When working with Big Data (large, complex, fast-growing data that cannot be efficiently stored or processed by traditional methods), Sekeh approaches the data with a reliable and efficient prediction process or a decision-making process. To make a robust and accurate prediction from large-scale forestry data, advanced machine learning, in particular deep learning tools, need to be developed to handle large hyperspectral images (digital imagery of earth materials shown as many narrow, contiguous spectral bands).
“Machine learning is a group or a set of the tools that we use in order to extract information from Big Data and map them to a prediction or to a task we are learning,” Sekeh explained. “And that is why we call the tools machine learning because the whole of this map function is interpreted as a machine that learns from the data and makes an accurate prediction or learns a task.”
INSPIRES is based on different research directions, Sekeh’s goal is to take hyperspectral forestry data and use machine learning applications to predict and label specific forestry regions of New England without the strenuous process of going out into the forest and manually labeling specific trees or plants.
In the Sekeh lab, researchers use deep learning techniques (many layers of neural networks that improve the process of machines learning new tasks) to be able to provide a high accuracy rate when segmenting some of these forestry regions of New England.
While deep neural networks (DNNs) play a vital role in the success of modern machine learning in various application domains (e.g., vision, speech, pattern recognition, computational biology), any deep network implementation suffers prominent computational and large memory usage challenges: they are expensive with a long processing time.
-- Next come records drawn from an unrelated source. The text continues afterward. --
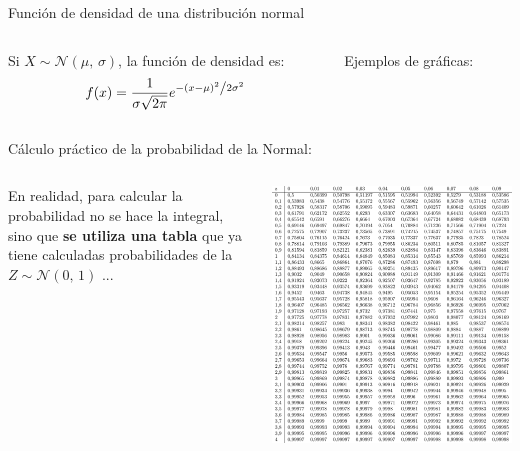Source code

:\documentclass[11pt]{beamer}
\begin{document}
\begin{frame}{Función de densidad de una distribución normal}  
\begin{columns}
\begin{column}{0.4\textwidth}
\begin{block}{}
Si $
X \sim \mathcal{N}(\mu,\,\sigma)
    $, la función de densidad es:
    $$f(x)=\frac{1}{{\sigma \sqrt {2\pi } }}e^{{{ - \left( {x - \mu } \right)^2 } \mathord{\left/ {\vphantom {{ - \left( {x - \mu } \right)^2 } {2\sigma ^2 }}} \right. \kern-\nulldelimiterspace} {2\sigma ^2 }}}$$
\end{block}
\end{column}
\begin{column}{0.6\textwidth} Ejemplos de gráficas:

\end{column}
\end{columns}{}

\end{frame}

\begin{frame}{Cálculo práctico de la probabilidad de la Normal:}
\begin{columns}
\begin{column}{0.4\textwidth}
\begin{block}{}
En realidad, para calcular la probabilidad no se hace la integral, sino que \textbf{se utiliza una tabla} que ya tiene calculadas probabilidades de la  $Z \sim \mathcal{N}(0,\,1)
    $ ...
\end{block}
\end{column}
\begin{column}{0.6\textwidth}
\includegraphics[page=1,width=1\textwidth]{probabilidad/distribucion_normal}
\end{column}
\end{columns}


\end{frame}
\end{document}

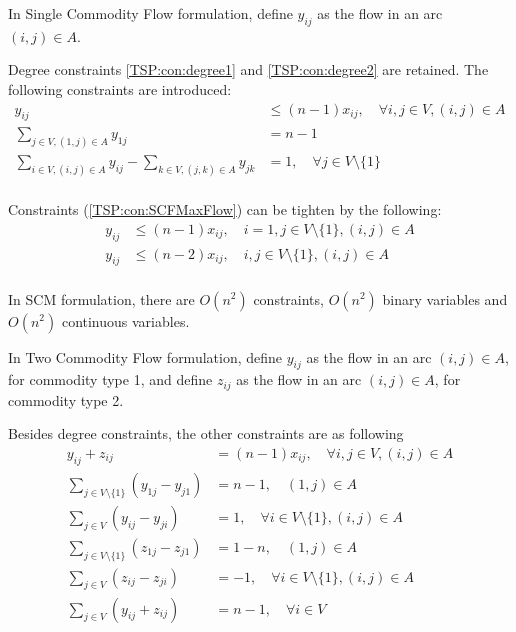 					In Single Commodity Flow formulation, define $y_{ij}$ as the flow in an arc $(i, j) \in A$.

					Degree constraints \ref{TSP:con:degree1} and \ref{TSP:con:degree2} are retained. The following constraints are introduced:
					\begin{align}
						y_{ij} & \le (n - 1) x_{ij}, \quad \forall i, j \in V, (i, j) \in A \label{TSP:con:SCFMaxFlow}\\
						\sum_{j \in V, (1, j) \in A} y_{1j} & = n - 1 \label{TSP:con:SCFInitFlow} \\
						\sum_{i \in V, (i, j) \in A} y_{ij} - \sum_{k \in V, (j, k) \in A} y_{jk} &= 1, \quad \forall j \in V \setminus \{1\} \label{TSP:con:SCFFlowBalance}\\
					\end{align}

					Constraints (\ref{TSP:con:SCFMaxFlow}) can be tighten by the following:
					\begin{align}
						y_{ij} &\le (n - 1) x_{ij}, \quad i = 1, j \in V \setminus \{1\}, (i, j) \in A \label{TSP:con:SCMMaxFlow1} \\
						y_{ij} &\le (n - 2) x_{ij}, \quad i, j \in V \setminus \{1\}, (i, j) \in A \label{TSP:con:SCMMaxFlow2} \\
					\end{align}

					In SCM formulation, there are $O(n^2)$ constraints, $O(n^2)$ binary variables and $O(n^2)$ continuous variables.

					In Two Commodity Flow formulation, define $y_{ij}$ as the flow in an arc $(i, j) \in A$, for commodity type 1, and define $z_{ij}$ as the flow in an arc $(i, j) \in A$, for commodity type 2.

					Besides degree constraints, the other constraints are as following
					\begin{align}
						y_{ij} + z_{ij} &= (n - 1) x_{ij}, \quad \forall i, j \in V, (i, j) \in A \label{TSP:con:TCMFlowExist} \\
						\sum_{j \in V \setminus \{1\}} (y_{1j} - y_{j1}) &= n - 1, \quad (1, j) \in A \label{TSP:con:TCMInitFlowY}\\
						\sum_{j \in V} (y_{ij} - y_{ji}) & = 1, \quad  \forall i \in V \setminus \{1\}, (i, j) \in A \label{TSP:con:TCMFlowBalanceY}\\
						\sum_{j \in V \setminus \{1\}} (z_{1j} - z_{j1}) &= 1 - n, \quad (1, j) \in A \label{TSP:con:TCMInitFlowZ}\\
						\sum_{j \in V} (z_{ij} - z_{ji}) & = -1, \quad  \forall i \in V \setminus \{1\}, (i, j) \in A \label{TSP:con:TCMFlowBalanceZ}\\
						\sum_{j \in V} (y_{ij} + z_{ij}) &= n - 1, \quad \forall i \in V \label{TSP:con:TCMFlowOnArc}\\
					\end{align}

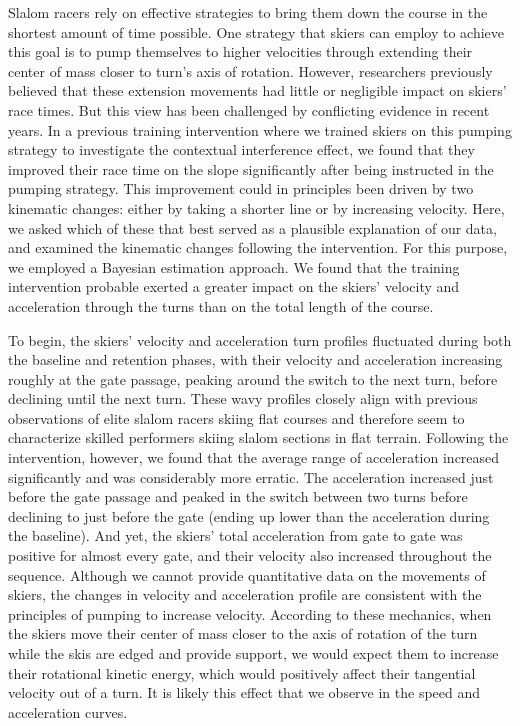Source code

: \documentclass{article}
\begin{document}
Slalom racers rely on effective strategies to bring them down the course in the shortest amount of time possible. One strategy that skiers can employ to achieve this goal is to pump themselves to higher velocities through extending their center of mass closer to turn's axis of rotation. However, researchers previously believed that these extension movements had little or negligible impact on skiers' race times. But this view has been challenged by conflicting evidence in recent years. In a previous training intervention where we trained skiers on this pumping strategy to investigate the contextual interference effect, we found that they improved their race time on the slope significantly after being instructed in the pumping strategy. This improvement could in principles been driven by two kinematic changes: either by taking a shorter line or by increasing velocity. Here, we asked which of these that best served as a plausible explanation of our data, and examined the kinematic changes following the intervention. For this purpose, we employed a Bayesian estimation approach. We found that the training intervention probable exerted a greater impact on the skiers' velocity and acceleration through the turns than on the total length of the course. 

To begin, the skiers' velocity and acceleration turn profiles fluctuated during both the baseline and retention phases, with their velocity and acceleration increasing roughly at the gate passage, peaking around the switch to the next turn, before declining until the next turn. These wavy profiles closely align with previous observations of elite slalom racers skiing flat courses \cite{supej_impact_2015} and therefore seem to characterize skilled performers skiing slalom sections in flat terrain. Following the intervention, however, we found that the average range of acceleration increased significantly and was considerably more erratic. The acceleration increased just before the gate passage and peaked in the switch between two turns before declining to just before the gate (ending up lower than the acceleration during the baseline). And yet, the skiers' total acceleration from gate to gate was positive for almost every gate, and their velocity also increased throughout the sequence. Although we cannot provide quantitative data on the movements of skiers, the changes in velocity and acceleration profile are consistent with the principles of pumping to increase velocity. According to these mechanics, when the skiers move their center of mass closer to the axis of rotation of the turn while the skis are edged and provide support, we would expect them to increase their rotational kinetic energy, which would positively affect their tangential velocity out of a turn. It is likely this effect that we observe in the speed and acceleration curves.
\end{document}
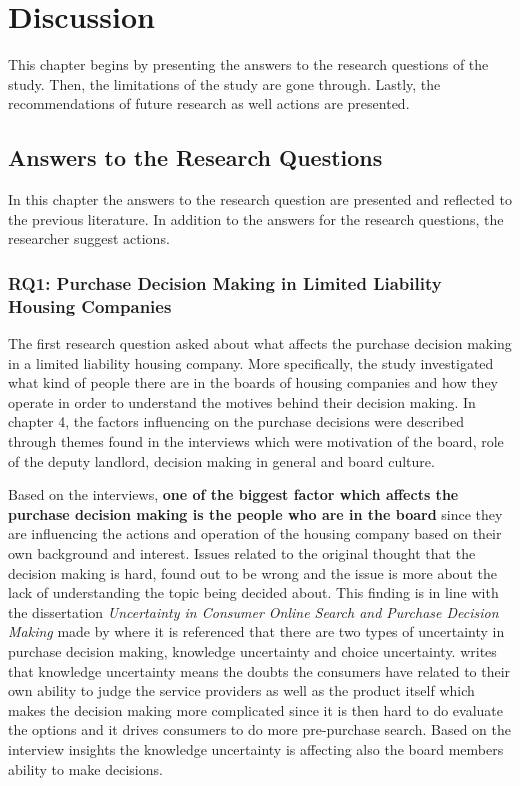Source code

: \chapter{Discussion}
\label{chapter:discussion}

This chapter begins by presenting the answers to the research questions of the study. Then, the limitations of the study are gone through. Lastly, the recommendations of future research as well actions are presented.

\section{Answers to the Research Questions}

In this chapter the answers to the research question are presented and reflected to the previous literature. In addition to the answers for the research questions, the researcher suggest actions.

\subsection{RQ1: Purchase Decision Making in Limited Liability Housing Companies}

The first research question asked about what affects the purchase decision making in a limited liability housing company. More specifically, the study investigated what kind of people there are in the boards of housing companies and how they operate in order to understand the motives behind their decision making. In chapter 4, the factors influencing on the purchase decisions were described through themes found in the interviews which were motivation of the board, role of the deputy landlord, decision making in general and board culture.

Based on the interviews, \textbf{one of the biggest factor which affects the purchase decision making is the people who are in the board} since they are influencing the actions and operation of the housing company based on their own background and interest. Issues related to the original thought that the decision making is hard, found out to be wrong and the issue is more about the lack of understanding the topic being decided about. This finding is in line with the dissertation \emph{Uncertainty in Consumer Online Search and Purchase Decision Making} made by \textcite{PurchaseDecisionMaking:2011} where it is referenced that there are two types of uncertainty in purchase decision making, knowledge uncertainty and choice uncertainty. \textcite{PurchaseDecisionMaking:2011} writes that knowledge uncertainty means the doubts the consumers have related to their own ability to judge the service providers as well as the product itself which makes the decision making more complicated since it is then hard to do evaluate the options and it drives consumers to do more pre-purchase search. Based on the interview insights the knowledge uncertainty is affecting also the board members ability to make decisions.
In addition, DNNs are vulnerable to adversarial examples in which small and often imperceptible perturbations fool the network and change the decision (e.g., class label of an image).
Sekeh explained, “This limits the deep network’s ability to make robust decisions, which is crucial for real-world applications, especially when machine learning solutions are operating in the presence of humans or where the network is under adversarial attacks.”
Sekeh and her research team use a dimensionality reduction technique (making the hyperspectral images smaller and therefore reducing the computational complexity) to combat this challenge and ask this critical question: “How can we reduce the dimensional hyperspectral data and computational complexity of deep networks such that we don’t lose a lot of performance and we maintain the desired accuracy?”
To improve accuracy performance and make robust segmentation, Sekeh and her team implement new techniques inspired by ensemble methods (combining weak classifiers or weak techniques to make them stronger) in machine learning and investigate their robustness toward imperceptible perturbations and noises.
“Under the perspective that each of these units of architecture extract a part of the information from hyperspectral images, we ensemble them in a robust fashion and make them a unit of architecture, resulting in a higher performance versus using a vulnerable individual unit method,” Sekeh said.
Sekeh’s vision for INSPIRES, and the forestry field in general, is to introduce advanced techniques that help drones to collect hyperspectral forestry images specifically from New England efficiently along with other active research topics in the Sekeh lab such as DNN robustness and adversarial machine learning (input data collected from remote sensing that is perturbed and noisy).
“My big mission,” Sekeh stated, “is that algorithms we design in my lab or outside my lab are efficient and have the robustness to provide an accurate performance under environmental challenges (adverse weather or tool issues) for not only computer vision data but also for forestry large-scale hyperspectral data.”